## Assignment
Leave out the pictures and set down the rest of the listing below word for word.

━━━━━━━━━━━━━━━━

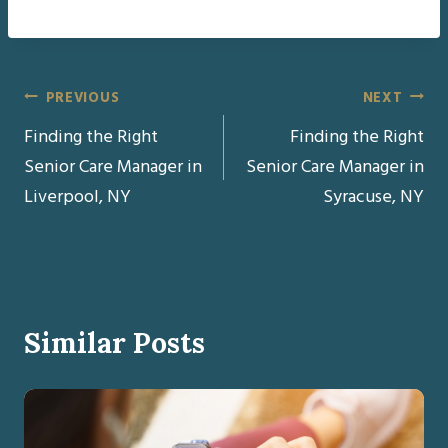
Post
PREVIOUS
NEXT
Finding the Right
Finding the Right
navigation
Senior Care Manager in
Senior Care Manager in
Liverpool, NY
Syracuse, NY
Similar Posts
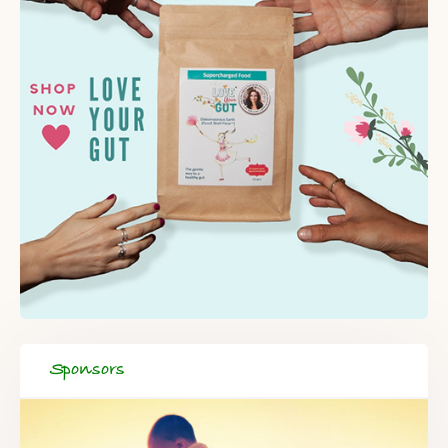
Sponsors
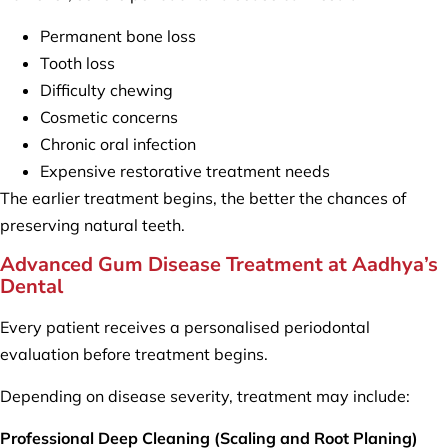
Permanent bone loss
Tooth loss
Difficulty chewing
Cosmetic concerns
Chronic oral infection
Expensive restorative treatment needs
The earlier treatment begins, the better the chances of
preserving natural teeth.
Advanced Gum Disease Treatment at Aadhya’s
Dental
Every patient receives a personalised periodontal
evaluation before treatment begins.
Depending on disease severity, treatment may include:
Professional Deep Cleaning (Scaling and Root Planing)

━━━━━━━━━━━━━━━━

## Result of the exercise
Post
PREVIOUS
NEXT
Finding the Right
Finding the Right
navigation
Senior Care Manager in
Senior Care Manager in
Liverpool, NY
Syracuse, NY
Similar Posts
Sponsors
Permanent bone loss
Tooth loss
Difficulty chewing
Cosmetic concerns
Chronic oral infection
Expensive restorative treatment needs
The earlier treatment begins, the better the chances of
preserving natural teeth.
Advanced Gum Disease Treatment at Aadhya’s
Dental
Every patient receives a personalised periodontal
evaluation before treatment begins.
Depending on disease severity, treatment may include:
Professional Deep Cleaning (Scaling and Root Planing)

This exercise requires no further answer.